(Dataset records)

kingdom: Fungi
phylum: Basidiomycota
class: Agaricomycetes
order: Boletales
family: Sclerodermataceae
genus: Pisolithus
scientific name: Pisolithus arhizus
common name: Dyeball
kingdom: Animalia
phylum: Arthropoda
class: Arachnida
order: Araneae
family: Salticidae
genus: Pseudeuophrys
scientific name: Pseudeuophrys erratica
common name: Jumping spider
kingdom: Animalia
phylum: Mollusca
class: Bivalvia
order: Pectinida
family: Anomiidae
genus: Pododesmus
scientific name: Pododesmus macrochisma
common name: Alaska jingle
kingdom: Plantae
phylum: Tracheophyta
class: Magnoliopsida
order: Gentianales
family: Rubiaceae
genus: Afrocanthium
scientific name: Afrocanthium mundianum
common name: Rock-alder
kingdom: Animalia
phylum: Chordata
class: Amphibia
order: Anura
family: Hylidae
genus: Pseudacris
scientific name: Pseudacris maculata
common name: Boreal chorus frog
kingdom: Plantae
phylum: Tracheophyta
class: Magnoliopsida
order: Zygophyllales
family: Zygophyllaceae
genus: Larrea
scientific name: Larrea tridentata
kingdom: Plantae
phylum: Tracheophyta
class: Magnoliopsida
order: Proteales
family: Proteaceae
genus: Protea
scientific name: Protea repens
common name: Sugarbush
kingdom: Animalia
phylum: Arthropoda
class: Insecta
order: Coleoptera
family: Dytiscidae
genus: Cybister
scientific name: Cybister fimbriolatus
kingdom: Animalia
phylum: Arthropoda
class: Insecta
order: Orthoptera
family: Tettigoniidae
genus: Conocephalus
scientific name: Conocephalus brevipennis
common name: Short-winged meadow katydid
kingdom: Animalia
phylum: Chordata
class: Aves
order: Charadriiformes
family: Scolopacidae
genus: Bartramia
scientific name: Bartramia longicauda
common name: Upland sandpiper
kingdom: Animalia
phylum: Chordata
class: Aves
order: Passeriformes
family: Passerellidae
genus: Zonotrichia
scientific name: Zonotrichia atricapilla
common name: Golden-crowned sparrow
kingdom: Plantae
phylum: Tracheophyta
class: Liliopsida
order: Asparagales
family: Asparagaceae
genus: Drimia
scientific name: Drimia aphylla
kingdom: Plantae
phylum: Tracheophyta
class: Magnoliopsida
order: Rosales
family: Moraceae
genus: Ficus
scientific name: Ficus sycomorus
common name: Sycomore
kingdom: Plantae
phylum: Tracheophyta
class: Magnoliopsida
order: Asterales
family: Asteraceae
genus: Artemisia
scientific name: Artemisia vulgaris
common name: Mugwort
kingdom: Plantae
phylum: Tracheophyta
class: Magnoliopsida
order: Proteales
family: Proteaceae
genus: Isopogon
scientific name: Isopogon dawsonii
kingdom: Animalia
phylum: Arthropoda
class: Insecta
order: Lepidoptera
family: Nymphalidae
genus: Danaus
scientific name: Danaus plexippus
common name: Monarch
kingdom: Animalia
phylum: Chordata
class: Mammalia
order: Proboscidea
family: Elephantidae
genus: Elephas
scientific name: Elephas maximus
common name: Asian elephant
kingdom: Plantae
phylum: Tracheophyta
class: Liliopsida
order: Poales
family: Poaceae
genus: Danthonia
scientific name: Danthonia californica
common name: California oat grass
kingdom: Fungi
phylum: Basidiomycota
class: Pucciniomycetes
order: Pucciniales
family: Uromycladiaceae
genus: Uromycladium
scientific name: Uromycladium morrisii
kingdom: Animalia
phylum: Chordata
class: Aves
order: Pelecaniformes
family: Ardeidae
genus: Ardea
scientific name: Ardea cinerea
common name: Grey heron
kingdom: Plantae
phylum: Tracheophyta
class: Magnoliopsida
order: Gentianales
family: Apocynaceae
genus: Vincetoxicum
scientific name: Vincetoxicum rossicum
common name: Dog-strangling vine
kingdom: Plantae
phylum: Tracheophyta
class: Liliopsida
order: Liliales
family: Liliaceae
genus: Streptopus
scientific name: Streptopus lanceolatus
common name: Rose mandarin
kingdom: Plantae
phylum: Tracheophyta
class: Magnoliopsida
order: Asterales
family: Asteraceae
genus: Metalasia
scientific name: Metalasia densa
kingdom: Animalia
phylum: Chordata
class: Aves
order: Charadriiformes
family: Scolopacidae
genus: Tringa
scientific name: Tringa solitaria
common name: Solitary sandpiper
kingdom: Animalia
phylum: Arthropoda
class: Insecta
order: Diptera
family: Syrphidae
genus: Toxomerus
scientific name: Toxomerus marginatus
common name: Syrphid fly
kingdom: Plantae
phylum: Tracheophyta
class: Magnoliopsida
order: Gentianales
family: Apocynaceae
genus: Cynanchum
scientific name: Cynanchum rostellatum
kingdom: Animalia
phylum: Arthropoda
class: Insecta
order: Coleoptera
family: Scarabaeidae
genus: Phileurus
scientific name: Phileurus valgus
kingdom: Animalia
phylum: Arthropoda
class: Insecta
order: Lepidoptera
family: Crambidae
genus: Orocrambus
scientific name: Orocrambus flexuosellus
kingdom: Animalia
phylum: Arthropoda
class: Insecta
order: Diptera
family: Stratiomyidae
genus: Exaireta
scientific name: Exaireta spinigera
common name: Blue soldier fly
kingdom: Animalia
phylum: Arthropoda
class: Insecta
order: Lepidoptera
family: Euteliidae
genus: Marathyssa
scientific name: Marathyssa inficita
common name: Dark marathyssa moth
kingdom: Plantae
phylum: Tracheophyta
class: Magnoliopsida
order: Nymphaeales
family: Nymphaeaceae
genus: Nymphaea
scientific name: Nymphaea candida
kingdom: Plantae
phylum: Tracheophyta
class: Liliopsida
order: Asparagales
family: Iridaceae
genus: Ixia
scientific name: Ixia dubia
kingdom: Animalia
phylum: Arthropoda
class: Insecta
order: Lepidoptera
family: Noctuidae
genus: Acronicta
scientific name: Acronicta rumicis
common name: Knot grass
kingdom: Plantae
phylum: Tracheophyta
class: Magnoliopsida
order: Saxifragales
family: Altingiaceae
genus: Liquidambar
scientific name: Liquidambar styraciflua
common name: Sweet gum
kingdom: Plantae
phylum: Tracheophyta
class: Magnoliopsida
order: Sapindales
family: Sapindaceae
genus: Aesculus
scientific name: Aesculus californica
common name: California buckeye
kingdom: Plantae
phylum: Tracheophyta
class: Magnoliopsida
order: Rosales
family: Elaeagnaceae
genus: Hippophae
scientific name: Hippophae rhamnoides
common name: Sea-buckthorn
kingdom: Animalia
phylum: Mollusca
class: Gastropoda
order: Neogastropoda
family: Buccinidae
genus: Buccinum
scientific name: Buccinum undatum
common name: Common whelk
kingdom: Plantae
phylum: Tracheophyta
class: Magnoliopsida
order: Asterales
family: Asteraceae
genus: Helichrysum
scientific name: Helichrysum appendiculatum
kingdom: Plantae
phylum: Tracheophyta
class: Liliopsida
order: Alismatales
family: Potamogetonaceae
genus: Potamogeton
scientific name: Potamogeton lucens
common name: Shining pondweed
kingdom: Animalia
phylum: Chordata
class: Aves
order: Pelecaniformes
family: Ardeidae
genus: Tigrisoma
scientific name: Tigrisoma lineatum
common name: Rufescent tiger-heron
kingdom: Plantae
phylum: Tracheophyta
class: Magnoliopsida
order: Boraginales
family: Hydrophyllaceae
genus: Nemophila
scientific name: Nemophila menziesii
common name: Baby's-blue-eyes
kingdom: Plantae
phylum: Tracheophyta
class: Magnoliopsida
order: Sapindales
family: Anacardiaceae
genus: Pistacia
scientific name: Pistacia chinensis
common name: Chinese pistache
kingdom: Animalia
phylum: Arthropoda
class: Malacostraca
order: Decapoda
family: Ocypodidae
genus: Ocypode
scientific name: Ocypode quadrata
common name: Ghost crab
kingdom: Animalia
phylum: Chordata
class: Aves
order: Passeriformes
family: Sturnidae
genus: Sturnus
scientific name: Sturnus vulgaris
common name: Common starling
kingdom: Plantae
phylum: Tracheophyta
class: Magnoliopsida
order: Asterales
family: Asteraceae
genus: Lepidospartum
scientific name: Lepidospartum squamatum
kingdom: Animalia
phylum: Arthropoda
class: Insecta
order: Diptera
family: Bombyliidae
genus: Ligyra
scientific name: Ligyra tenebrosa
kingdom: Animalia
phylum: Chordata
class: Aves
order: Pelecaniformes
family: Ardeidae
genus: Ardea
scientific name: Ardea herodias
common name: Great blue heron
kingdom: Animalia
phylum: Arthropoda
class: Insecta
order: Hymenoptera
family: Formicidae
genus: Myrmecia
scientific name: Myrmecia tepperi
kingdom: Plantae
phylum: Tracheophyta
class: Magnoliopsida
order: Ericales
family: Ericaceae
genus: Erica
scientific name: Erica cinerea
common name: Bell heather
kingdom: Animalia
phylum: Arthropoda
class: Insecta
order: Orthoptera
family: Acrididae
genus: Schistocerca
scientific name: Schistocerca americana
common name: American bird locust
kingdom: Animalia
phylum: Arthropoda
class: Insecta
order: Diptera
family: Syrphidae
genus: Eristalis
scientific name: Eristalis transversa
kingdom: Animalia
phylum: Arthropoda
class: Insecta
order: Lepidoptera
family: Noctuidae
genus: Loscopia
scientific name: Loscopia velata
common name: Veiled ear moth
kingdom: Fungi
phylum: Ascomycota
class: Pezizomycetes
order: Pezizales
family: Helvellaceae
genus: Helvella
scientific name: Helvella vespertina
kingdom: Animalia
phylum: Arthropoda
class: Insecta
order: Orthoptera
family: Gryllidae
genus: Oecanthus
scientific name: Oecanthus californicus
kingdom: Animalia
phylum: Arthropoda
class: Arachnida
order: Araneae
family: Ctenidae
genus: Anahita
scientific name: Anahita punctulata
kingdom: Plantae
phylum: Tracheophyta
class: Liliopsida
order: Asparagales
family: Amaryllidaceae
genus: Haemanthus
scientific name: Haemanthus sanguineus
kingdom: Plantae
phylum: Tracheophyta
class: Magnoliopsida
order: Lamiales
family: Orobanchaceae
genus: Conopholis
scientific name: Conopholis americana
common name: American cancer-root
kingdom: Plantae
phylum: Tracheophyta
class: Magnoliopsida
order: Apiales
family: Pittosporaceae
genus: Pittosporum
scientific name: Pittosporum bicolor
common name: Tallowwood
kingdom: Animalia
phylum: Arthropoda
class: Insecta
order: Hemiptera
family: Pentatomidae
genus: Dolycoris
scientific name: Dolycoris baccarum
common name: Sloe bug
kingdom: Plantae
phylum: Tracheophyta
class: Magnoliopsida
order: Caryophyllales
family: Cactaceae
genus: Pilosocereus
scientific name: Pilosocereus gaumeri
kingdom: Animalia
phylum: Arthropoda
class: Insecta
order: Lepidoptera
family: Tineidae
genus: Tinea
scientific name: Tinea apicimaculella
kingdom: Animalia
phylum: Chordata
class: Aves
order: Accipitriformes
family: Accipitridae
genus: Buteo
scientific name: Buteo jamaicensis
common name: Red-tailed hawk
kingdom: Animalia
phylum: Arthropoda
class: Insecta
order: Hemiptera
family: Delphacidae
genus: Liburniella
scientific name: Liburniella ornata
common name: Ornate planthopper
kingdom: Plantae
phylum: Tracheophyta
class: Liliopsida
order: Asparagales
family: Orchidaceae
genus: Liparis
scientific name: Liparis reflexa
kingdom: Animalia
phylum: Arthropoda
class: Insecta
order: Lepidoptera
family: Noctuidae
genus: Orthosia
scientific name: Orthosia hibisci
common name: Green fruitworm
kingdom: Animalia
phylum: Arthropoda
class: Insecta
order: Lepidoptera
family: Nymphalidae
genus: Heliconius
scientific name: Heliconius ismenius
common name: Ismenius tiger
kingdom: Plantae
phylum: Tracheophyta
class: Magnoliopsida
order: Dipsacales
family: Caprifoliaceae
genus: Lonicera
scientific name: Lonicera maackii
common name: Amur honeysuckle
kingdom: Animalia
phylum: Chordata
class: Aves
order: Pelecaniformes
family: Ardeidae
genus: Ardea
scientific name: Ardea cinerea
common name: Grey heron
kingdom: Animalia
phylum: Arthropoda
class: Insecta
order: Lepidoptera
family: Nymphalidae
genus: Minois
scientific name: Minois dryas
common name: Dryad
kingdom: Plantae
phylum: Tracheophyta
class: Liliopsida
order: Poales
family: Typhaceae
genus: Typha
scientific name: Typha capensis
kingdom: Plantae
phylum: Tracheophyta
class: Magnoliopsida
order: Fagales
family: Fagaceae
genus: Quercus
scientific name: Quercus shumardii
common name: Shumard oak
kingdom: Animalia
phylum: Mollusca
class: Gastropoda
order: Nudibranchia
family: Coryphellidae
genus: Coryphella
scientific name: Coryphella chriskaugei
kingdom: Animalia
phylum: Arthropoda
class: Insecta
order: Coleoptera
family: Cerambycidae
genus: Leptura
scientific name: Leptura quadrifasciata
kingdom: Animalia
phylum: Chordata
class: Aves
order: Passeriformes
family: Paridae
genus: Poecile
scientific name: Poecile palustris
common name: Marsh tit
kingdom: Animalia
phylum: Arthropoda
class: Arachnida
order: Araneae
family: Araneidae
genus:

GIVEN EXERCISE. Convert the lines above, from the line with "genus: Nemophila" up to and including the line with "family: Acrididae", into a JSON list of strings with one string per line, leaving out blank lines.

TASK OUTPUT.
[
  "genus: Nemophila",
  "scientific name: Nemophila menziesii",
  "common name: Baby's-blue-eyes",
  "kingdom: Plantae",
  "phylum: Tracheophyta",
  "class: Magnoliopsida",
  "order: Sapindales",
  "family: Anacardiaceae",
  "genus: Pistacia",
  "scientific name: Pistacia chinensis",
  "common name: Chinese pistache",
  "kingdom: Animalia",
  "phylum: Arthropoda",
  "class: Malacostraca",
  "order: Decapoda",
  "family: Ocypodidae",
  "genus: Ocypode",
  "scientific name: Ocypode quadrata",
  "common name: Ghost crab",
  "kingdom: Animalia",
  "phylum: Chordata",
  "class: Aves",
  "order: Passeriformes",
  "family: Sturnidae",
  "genus: Sturnus",
  "scientific name: Sturnus vulgaris",
  "common name: Common starling",
  "kingdom: Plantae",
  "phylum: Tracheophyta",
  "class: Magnoliopsida",
  "order: Asterales",
  "family: Asteraceae",
  "genus: Lepidospartum",
  "scientific name: Lepidospartum squamatum",
  "kingdom: Animalia",
  "phylum: Arthropoda",
  "class: Insecta",
  "order: Diptera",
  "family: Bombyliidae",
  "genus: Ligyra",
  "scientific name: Ligyra tenebrosa",
  "kingdom: Animalia",
  "phylum: Chordata",
  "class: Aves",
  "order: Pelecaniformes",
  "family: Ardeidae",
  "genus: Ardea",
  "scientific name: Ardea herodias",
  "common name: Great blue heron",
  "kingdom: Animalia",
  "phylum: Arthropoda",
  "class: Insecta",
  "order: Hymenoptera",
  "family: Formicidae",
  "genus: Myrmecia",
  "scientific name: Myrmecia tepperi",
  "kingdom: Plantae",
  "phylum: Tracheophyta",
  "class: Magnoliopsida",
  "order: Ericales",
  "family: Ericaceae",
  "genus: Erica",
  "scientific name: Erica cinerea",
  "common name: Bell heather",
  "kingdom: Animalia",
  "phylum: Arthropoda",
  "class: Insecta",
  "order: Orthoptera",
  "family: Acrididae"
]